# APPLY WHAT YOU READ
A – Quote the stretch of the article on the Chaplin WordPress theme from "The layout for" through "features in action.".
B – Write what comes next in the article on the Chaplin WordPress theme, picking up after its final sentence.

*** Opening of DOCUMENT PASSAGE ***

Anders Norén has released Chaplin, his 20th free WordPress theme, designed specifically for use with the block editor. Chaplin could be loosely described as an agency or business style theme but the capabilities of the block editor enable users to create advanced page layouts that would suit many different types of websites.
The layout for the front page shown in the screenshots can be easily recreated by adding a new page, selecting “Cover Template” for the page template, and adding a featured image. Users can then add columns, images, and paragraph text using the block editor to recreate the structure of the demo. Norén has included detailed instructions in the theme’s readme.txt file for setting it up to look like the demo.
Font and color settings can both be found in the Customizer and these styles will be reflected in the block editor for a more realistic preview of the content. Chaplin comes with infinite scroll built in and additional settings for displaying and hiding specific post meta on archives and single posts. The theme has logo support, widget areas, a social menu with icons, sticky header support, and a search overlay. Check out the live demo to see all the features in action.
Shortly before the release of WordPress 5.0, Norén worked to get all of his themes compatible with the new block editor. Most of his previous themes were created to be niche-specific and easy to have looking just like the demo upon activation. One drawback was that the only way to really customize his themes was to create a child theme and add/or custom CSS, something that is out of reach for most WordPress users.
In a post introducing the theme, Norén described how the new block editor inspired him to start building themes differently than he had in the past.
“For a while, though, I’ve been thinking about how I could build a theme more customizable than the ones I’ve been making so far,” he said. “With the introduction of the Block Editor in WordPress 5.0, any page on a WordPress site can accommodate pretty much any layout, making WordPress itself a lot more flexible than it was just a year ago. If the Block Editor would enable users to create any layout on their site, and the theme would allow them to style the layouts however they want, then that could end up being pretty useful.”
Chaplin is a successful departure from Norén’s previously static themes that gives users more freedom simply by making the block editor the main vehicle for creating and rearranging the home page layout. No two customizations will look exactly alike because users can arrange blocks in any combination.
This theme is a good example of the possibilities that the block editor opens up for users who want more control of their sites’ layouts and content without having to wade through pages of documentation and dozens of panels of Customizer options. In many ways, themes that fully embrace the block editor are beginning to make older themes seem two-dimensional. This shift in focus is an important milestone in the evolution of theme development.
WordPress Theme Authors Discuss Better Ways to Promote Quality Themes on WordPress.org
Based on the community response to Chaplin’s release, it’s clear that there is a real demand for themes made specifically for the block editor. However, WordPress.org is not currently set up to promote themes like this.
If you filter for “block editor styles” and “wide blocks” when searching for themes, WordPress.org search currently returns just 26 themes.

*** Close of DOCUMENT PASSAGE ***
*** Opening of EXCERPTED RECORDS ***

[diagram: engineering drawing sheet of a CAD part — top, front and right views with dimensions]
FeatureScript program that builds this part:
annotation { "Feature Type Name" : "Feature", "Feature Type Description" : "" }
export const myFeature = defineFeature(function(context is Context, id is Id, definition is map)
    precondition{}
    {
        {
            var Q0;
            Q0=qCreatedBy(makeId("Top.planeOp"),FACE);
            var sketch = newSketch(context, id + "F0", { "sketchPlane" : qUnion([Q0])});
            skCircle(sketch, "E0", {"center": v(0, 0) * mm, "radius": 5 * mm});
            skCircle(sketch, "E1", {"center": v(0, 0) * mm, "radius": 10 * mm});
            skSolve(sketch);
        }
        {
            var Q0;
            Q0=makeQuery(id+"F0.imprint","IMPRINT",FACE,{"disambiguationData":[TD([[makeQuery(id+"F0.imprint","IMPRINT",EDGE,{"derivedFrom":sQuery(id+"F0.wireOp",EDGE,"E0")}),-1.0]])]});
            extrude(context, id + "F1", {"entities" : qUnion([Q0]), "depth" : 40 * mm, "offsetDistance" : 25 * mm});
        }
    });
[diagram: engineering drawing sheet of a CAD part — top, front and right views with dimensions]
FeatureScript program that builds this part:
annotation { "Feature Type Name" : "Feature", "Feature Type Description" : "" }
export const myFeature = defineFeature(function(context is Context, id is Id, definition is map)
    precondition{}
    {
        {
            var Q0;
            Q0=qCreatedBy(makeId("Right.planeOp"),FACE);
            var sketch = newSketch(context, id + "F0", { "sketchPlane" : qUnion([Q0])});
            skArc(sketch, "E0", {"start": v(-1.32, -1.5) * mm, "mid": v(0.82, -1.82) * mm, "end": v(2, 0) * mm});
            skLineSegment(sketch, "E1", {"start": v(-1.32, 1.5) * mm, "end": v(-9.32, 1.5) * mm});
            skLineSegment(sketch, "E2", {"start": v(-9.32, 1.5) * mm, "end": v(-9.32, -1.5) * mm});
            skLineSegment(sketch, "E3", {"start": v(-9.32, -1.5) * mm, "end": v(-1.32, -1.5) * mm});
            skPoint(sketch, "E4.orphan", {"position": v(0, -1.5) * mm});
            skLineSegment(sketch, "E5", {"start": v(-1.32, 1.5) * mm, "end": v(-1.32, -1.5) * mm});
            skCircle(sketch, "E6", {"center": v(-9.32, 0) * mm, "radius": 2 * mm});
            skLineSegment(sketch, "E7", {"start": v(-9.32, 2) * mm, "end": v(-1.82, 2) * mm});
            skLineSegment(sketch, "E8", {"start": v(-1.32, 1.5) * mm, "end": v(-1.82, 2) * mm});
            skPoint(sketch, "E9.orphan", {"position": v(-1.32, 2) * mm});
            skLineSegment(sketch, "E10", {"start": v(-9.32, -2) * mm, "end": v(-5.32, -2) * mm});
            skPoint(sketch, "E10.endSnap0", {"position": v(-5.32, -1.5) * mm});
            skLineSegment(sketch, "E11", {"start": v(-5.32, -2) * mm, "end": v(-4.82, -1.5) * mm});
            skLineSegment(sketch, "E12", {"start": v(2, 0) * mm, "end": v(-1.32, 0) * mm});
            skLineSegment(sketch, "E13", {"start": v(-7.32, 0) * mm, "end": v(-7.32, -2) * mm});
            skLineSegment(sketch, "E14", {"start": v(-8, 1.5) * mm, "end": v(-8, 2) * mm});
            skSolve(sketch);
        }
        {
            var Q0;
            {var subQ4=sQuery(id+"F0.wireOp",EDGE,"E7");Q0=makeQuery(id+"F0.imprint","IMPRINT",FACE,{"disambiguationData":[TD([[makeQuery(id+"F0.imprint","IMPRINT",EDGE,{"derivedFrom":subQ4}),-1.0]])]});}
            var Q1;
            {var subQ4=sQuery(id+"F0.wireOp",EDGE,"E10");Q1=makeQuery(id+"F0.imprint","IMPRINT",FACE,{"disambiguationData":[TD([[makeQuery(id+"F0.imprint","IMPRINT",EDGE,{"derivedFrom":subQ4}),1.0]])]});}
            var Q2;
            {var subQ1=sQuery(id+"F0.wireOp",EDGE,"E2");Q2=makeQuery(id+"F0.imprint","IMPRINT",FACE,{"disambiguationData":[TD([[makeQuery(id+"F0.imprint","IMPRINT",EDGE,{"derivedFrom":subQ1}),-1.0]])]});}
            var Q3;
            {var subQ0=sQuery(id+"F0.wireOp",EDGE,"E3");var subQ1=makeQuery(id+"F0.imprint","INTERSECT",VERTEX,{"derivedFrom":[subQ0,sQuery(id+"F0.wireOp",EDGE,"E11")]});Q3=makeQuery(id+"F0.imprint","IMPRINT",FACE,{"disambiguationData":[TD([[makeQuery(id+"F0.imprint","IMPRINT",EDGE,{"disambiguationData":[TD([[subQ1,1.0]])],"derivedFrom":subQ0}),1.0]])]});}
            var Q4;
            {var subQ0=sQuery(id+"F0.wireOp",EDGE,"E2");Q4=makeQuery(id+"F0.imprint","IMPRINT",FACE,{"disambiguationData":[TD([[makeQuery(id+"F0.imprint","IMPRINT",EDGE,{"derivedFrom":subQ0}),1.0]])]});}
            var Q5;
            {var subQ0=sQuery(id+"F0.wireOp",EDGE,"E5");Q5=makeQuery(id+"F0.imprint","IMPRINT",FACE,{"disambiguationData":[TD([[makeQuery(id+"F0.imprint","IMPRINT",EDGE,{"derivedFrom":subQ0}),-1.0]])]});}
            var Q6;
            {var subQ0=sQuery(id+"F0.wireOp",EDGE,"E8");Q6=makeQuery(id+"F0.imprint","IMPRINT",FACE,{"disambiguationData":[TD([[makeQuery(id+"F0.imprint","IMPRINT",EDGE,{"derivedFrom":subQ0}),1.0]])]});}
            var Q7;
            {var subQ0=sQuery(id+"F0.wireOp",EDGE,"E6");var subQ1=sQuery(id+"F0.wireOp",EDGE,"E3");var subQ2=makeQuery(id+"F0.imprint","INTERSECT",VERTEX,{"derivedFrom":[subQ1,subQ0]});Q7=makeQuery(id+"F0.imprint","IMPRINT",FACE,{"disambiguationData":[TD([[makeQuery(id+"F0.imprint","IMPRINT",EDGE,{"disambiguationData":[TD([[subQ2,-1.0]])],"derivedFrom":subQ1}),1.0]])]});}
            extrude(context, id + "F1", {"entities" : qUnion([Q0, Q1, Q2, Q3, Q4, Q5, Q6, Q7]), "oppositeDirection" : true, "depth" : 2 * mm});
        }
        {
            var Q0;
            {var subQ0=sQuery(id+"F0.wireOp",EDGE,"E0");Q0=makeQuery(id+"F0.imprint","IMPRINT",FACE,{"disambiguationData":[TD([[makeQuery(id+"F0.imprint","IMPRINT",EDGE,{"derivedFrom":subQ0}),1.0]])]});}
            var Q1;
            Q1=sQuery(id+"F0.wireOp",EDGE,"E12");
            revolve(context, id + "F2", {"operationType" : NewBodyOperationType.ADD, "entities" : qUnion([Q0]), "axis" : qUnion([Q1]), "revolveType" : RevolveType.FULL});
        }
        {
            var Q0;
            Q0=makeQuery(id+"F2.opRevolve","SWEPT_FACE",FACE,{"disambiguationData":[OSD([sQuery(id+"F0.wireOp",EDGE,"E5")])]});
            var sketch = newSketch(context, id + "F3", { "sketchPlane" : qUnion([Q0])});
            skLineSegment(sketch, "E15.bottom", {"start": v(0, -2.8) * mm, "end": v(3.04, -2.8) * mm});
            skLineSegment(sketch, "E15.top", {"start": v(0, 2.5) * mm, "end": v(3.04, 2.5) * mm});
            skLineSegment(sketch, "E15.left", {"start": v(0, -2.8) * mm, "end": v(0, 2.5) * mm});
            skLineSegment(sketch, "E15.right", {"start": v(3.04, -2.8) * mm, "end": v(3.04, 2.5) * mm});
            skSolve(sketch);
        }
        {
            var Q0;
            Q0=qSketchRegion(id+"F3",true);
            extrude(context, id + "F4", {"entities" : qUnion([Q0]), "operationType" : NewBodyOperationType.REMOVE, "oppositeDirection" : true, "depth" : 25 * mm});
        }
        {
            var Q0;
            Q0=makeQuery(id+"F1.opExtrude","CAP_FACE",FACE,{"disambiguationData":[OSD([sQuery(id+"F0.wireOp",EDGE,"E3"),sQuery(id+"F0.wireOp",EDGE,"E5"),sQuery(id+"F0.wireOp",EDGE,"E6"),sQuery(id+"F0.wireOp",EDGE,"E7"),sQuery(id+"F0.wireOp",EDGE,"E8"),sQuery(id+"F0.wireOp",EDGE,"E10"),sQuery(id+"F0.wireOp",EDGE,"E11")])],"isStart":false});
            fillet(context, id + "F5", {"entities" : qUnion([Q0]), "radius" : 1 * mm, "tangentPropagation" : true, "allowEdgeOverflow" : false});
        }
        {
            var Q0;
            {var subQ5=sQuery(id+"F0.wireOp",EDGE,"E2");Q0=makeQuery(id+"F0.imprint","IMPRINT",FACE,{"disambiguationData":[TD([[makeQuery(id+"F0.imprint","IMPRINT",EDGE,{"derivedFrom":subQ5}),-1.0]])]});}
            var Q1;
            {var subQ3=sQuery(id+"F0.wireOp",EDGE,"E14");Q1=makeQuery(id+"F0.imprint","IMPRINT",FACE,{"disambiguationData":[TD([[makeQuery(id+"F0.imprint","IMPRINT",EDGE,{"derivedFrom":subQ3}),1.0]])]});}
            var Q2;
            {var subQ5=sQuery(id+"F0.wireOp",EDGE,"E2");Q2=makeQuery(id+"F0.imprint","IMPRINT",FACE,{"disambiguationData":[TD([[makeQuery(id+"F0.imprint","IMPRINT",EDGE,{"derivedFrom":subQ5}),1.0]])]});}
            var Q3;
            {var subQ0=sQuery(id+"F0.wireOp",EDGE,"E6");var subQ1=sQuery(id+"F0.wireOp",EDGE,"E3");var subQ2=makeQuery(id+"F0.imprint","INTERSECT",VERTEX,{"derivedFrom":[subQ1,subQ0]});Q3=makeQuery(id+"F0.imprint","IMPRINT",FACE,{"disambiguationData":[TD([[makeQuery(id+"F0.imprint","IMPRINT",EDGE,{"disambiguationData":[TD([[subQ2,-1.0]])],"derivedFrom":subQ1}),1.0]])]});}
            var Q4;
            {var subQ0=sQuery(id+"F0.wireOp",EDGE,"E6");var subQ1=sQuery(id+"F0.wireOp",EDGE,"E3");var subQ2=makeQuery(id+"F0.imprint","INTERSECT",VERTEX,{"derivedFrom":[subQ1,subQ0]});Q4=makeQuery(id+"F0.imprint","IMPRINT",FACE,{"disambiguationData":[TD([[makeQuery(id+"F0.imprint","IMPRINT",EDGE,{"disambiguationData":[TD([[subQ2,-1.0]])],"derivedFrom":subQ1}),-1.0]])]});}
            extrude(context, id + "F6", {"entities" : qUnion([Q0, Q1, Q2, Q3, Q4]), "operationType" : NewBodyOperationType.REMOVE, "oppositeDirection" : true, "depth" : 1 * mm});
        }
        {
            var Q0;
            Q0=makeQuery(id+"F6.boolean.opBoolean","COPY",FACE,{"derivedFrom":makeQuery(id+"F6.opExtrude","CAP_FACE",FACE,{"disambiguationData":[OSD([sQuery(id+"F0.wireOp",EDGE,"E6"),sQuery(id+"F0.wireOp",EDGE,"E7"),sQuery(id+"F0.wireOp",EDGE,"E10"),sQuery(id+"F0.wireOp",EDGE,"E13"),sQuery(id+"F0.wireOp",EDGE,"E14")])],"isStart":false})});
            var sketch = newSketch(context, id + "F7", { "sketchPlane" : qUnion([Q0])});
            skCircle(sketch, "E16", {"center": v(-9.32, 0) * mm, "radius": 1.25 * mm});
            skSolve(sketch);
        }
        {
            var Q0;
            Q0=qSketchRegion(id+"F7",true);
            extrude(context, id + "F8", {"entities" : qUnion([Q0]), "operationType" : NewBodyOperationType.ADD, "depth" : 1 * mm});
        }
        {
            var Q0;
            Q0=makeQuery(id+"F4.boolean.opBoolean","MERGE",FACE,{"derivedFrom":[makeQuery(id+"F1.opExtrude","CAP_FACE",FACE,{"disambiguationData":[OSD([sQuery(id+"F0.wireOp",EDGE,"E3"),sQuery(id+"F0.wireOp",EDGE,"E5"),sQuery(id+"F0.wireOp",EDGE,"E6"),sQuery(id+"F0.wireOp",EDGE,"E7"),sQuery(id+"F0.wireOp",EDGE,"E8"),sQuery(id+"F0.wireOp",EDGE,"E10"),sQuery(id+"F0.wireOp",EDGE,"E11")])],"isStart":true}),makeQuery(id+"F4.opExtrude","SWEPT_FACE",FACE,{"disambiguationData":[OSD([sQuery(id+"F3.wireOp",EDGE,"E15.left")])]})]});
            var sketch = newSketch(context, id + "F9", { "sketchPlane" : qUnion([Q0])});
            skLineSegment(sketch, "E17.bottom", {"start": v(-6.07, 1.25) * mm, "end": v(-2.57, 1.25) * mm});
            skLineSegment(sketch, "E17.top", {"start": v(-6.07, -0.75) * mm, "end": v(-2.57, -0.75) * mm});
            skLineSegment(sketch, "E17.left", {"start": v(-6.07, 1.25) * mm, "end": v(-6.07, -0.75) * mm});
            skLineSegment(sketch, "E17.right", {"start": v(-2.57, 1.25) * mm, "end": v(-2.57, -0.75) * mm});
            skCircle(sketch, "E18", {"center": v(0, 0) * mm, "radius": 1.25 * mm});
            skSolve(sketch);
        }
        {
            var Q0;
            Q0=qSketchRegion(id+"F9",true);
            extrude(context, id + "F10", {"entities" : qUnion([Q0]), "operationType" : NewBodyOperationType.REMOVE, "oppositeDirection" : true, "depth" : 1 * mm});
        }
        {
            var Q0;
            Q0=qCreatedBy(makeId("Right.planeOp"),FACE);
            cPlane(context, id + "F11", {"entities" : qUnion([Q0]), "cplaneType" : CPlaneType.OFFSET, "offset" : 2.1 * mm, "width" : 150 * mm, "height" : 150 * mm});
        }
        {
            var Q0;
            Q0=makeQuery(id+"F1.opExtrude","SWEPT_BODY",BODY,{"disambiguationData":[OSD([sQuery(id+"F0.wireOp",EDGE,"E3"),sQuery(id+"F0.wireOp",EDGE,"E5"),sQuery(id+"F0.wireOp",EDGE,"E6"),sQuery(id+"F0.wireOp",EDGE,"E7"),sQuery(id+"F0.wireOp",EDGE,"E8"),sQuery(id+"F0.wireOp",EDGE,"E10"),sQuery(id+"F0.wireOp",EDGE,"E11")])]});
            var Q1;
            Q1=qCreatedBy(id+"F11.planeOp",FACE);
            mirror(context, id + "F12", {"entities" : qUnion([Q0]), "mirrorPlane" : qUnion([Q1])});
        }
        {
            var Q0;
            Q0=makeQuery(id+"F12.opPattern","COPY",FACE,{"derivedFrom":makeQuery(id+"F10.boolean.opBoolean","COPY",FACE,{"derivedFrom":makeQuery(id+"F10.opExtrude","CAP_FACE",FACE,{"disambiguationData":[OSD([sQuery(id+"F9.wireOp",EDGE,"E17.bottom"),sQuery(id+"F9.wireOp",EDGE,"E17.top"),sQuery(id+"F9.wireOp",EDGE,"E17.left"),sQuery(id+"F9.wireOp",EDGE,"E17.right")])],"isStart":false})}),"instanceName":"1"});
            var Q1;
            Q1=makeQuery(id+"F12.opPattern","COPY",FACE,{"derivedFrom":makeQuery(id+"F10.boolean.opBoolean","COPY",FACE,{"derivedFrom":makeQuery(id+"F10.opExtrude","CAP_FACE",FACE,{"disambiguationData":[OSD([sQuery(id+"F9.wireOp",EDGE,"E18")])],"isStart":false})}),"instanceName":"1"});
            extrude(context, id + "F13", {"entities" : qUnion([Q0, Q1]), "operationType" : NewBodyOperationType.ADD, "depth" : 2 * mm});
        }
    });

*** Close of EXCERPTED RECORDS ***

# ANSWERS FOR THIS EXERCISE
A –
The layout for the front page shown in the screenshots can be easily recreated by adding a new page, selecting “Cover Template” for the page template, and adding a featured image. Users can then add columns, images, and paragraph text using the block editor to recreate the structure of the demo. Norén has included detailed instructions in the theme’s readme.txt file for setting it up to look like the demo.
Font and color settings can both be found in the Customizer and these styles will be reflected in the block editor for a more realistic preview of the content. Chaplin comes with infinite scroll built in and additional settings for displaying and hiding specific post meta on archives and single posts. The theme has logo support, widget areas, a social menu with icons, sticky header support, and a search overlay. Check out the live demo to see all the features in action.

B –
Unless you already know about a specific theme and search for it, the best themes are difficult to find. The Featured and Popular Tabs inside WordPress’ theme browser do little to surface block-ready themes.
In a related discussion that popped up over the weekend, long time Theme Review Team member Justin Tadlock contends that the WordPress.org theme directory is “becoming little more than a crippleware distributor.” He is referring to those themes that do not enable users to further customize them but rather lock away certain features behind upsells.
“Essentially, many themes submitted are a ‘lite’ or ‘free’ version of a commercial theme with extremely reduced functionality,” Tadlock said. “For example, we had a theme author trying to upsell access to post formats (a core feature) the other day.”
Fellow Theme Review Team member Danny Cooper cited Elementor’s Hello Theme as one example of “the new breed of themes that only exist to ‘sell’ something else.”
Participants in the discussion suggested WordPress.org employ stricter enforcement of upsells or implement a more nuanced tag system that would identify themes that have some features locked for users who don’t purchase an upgrade. Others suggested theme authors meet the minimum accessibility requirements as a new threshold for entry into the directory, which would likely slash the number of themes waiting to be reviewed and incentivize companies to invest in accessibility testing to improve that process.
“Honestly, I would prefer all themes with upsell to be filtered out into their own section of the directory, so it’s clear to visitors what themes are free and what themes are ‘free,’ Norén said in response to the discussion. “It would also reduce the incentive for theme shops to flood the directory with crippled themes.”
Norén is one of a handful of theme authors who are submitting high quality themes to the directory that are truly free from upsells. In a time when it’s still not common to find new themes built specifically for the block editor, WordPress.org might benefit from featuring these themes in the same way it does for block-enabled plugins.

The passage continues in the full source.